关于空白填充的成功结果的第 2 部分答案

【问题标题】：Part 2 of a successful outcome regarding white-space filling关于空白填充的成功结果的第 2 部分
【发布时间】：2023-03-28 15:41:01
【问题描述】：

所以，我的第一个问题得到了正确回答。作为参考，你可以去这里...

How to fill the white-space with info while leaving the rest unchanged?

简而言之，我需要这个...

POLYGON_POINT -79.750000000217,42.017498354525,0
POLYGON_POINT -79.750000000217,42.016478251402,0
POLYGON_POINT -79.750598748133,42.017193264943,0
POLYGON_POINT -79.750000000217,42.017498354525,0


POLYGON_POINT -79.750000000217,42.085882815878,0
POLYGON_POINT -79.750000000217,42.082008734634,0
POLYGON_POINT -79.751045507507,42.082126409633,0
POLYGON_POINT -79.750281907508,42.083166574215,0
POLYGON_POINT -79.750781149174,42.084212672130,0
POLYGON_POINT -79.750000000217,42.085882815878,0

变成这样……

BEGIN_POLYGON
POLYGON_POINT -79.750000000217,42.017498354525,0
POLYGON_POINT -79.750000000217,42.016478251402,0
POLYGON_POINT -79.750598748133,42.017193264943,0
POLYGON_POINT -79.750000000217,42.017498354525,0
END_POLY
BEGIN_POLYGON
POLYGON_POINT -79.750000000217,42.085882815878,0
POLYGON_POINT -79.750000000217,42.082008734634,0
POLYGON_POINT -79.751045507507,42.082126409633,0
POLYGON_POINT -79.750281907508,42.083166574215,0
POLYGON_POINT -79.750781149174,42.084212672130,0
POLYGON_POINT -79.750000000217,42.085882815878,0
END_POLY

这是使用 python 脚本成功完成的。

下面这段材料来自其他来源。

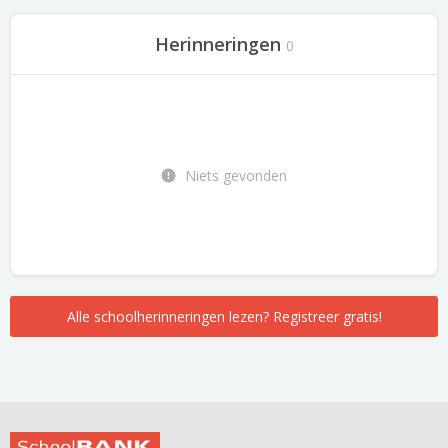
Herinneringen
0
Niets gevonden
Alle schoolherinneringen lezen? Registreer gratis!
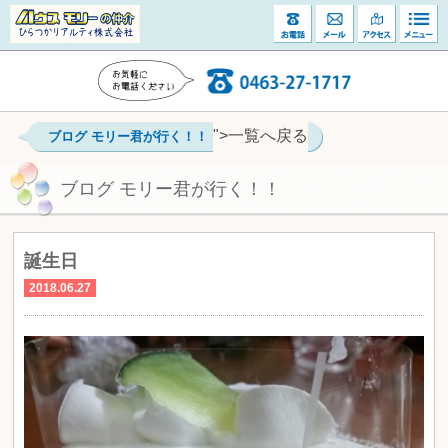
">一覧へ戻る
ブログ モリー君が行く！！
ブログ モリー君が行く！！
誕生日
2018.06.27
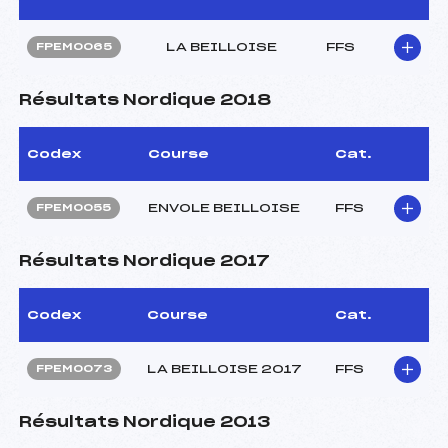
LA BEILLOISE
FFS
FPEM0065
Résultats Nordique 2018
Codex
Course
Cat.
ENVOLE BEILLOISE
FFS
FPEM0055
Résultats Nordique 2017
Codex
Course
Cat.
LA BEILLOISE 2017
FFS
FPEM0073
Résultats Nordique 2013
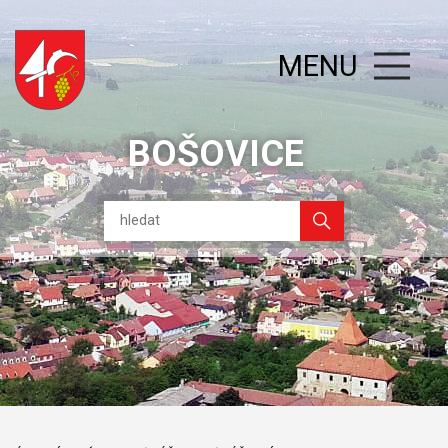
MENU
BOŠOVICE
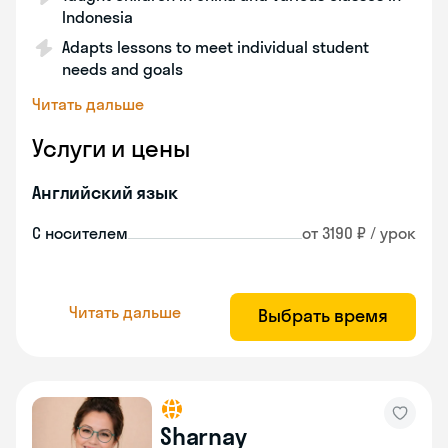
Indonesia
Adapts lessons to meet individual student
needs and goals
Читать дальше
Услуги и цены
Английский язык
С носителем
от 3190 ₽ / урок
Читать дальше
Выбрать время
Sharnay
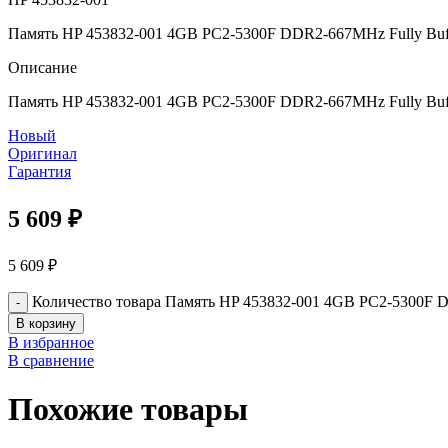
Память HP 453832-001 4GB PC2-5300F DDR2-667MHz Fully Buf
Описание
Память HP 453832-001 4GB PC2-5300F DDR2-667MHz Fully Buf
Новый
Оригинал
Гарантия
5 609
₽
5 609
₽
Количество товара Память HP 453832-001 4GB PC2-5300F D
В корзину
В избранное
В сравнение
Похожие товары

现在我发现我需要删除重复的行，特别是每个块的最后一行。那条线关闭了多边形，但构建批次给出了错误，因为它自己关闭了多边形。基本上我需要它在这一切结束...

BEGIN_POLYGON
POLYGON_POINT -79.750000000217,42.017498354525,0
POLYGON_POINT -79.750000000217,42.016478251402,0
POLYGON_POINT -79.750598748133,42.017193264943,0
END_POLY
BEGIN_POLYGON
POLYGON_POINT -79.750000000217,42.085882815878,0
POLYGON_POINT -79.750000000217,42.082008734634,0
POLYGON_POINT -79.751045507507,42.082126409633,0
POLYGON_POINT -79.750281907508,42.083166574215,0
POLYGON_POINT -79.750781149174,42.084212672130,0
END_POLY

还有 3,415,978 行要经过。每个其他重复删除器都会删除空白和所有措辞。嗯

【问题讨论】：

跟踪您阅读的最后一行，如果当前行是END POLY，则不要写。
您要保留订单吗？你检查我的答案了吗？

标签： python duplicates

【解决方案1】：

正如 cmets 中所指出的，保留对上一行的引用：

with open('in.txt') as fin, open('out.txt', 'w') as fout:
    prev = None
    for i, line in enumerate(fin):
      if line.strip() != 'END_POLY' and prev:
        fout.write(prev)
      prev = line
      if not i % 10000:
        print('Processing line {}'.format(i))
    fout.write(line)

【讨论】：

得到了这个.... 回溯（最近一次调用最后）：文件“K:\X-Plane 11\addpoly.py”，第 9 行，在 fout.write(prev) TypeError: 期望一个字符串或其他字符缓冲区对象
import itertools with open("y.txt") as f, open("yout.txt","w") as fw: fw.writelines(itertools.chain.from_iterable([[" BEGIN_POLYGON\n"]+list(v)+["END_POLY\n"] for k,v in itertools.groupby(f,key = lambda l : bool(l.strip())) if k])) with open ('yout.txt') as fin, open('yout1.txt', 'w') as fout: prev = None for i, line in enumerate(fin): if line.strip() != 'END_POLY': fout.write(prev) prev = line if not i % 10000: print('Processing line {}'.format(i)) fout.write(line)
添加了无检查

【解决方案2】：

虽然不是在 python 中，但如果您使用sed，这些类型的编辑非常简单

sed 'N;s/.*\n\(END_POLY\)/\1/' file.txt

基本上它的作用是它使用N一次读取2行，如果第二行包含字符串END_POLY，它会删除第一行，只留下END_POLY

【讨论】：

【解决方案3】：

如果您不想要重复的数据，您可以将列表转换为集合，然后转换为列表（对另一个问题中的@Jean-François Fabre 代码稍作修改）：

import itertools, collections

with open("file.txt") as f, open("fileout.txt","w") as fw:
    fw.writelines(itertools.chain.from_iterable([["BEGIN_POLYGON\n"]+list(collections.OrderedDict.fromkeys(v).keys())+["END_POLYGON\n"] for k,v in itertools.groupby(f,key = lambda l : bool(l.strip())) if k]))

如您所见，如果您这样做：

print(list(collections.OrderedDict.fromkeys([1,1,1,1,1,1,2,2,2,2,5,3,3,3,3,3]).keys()))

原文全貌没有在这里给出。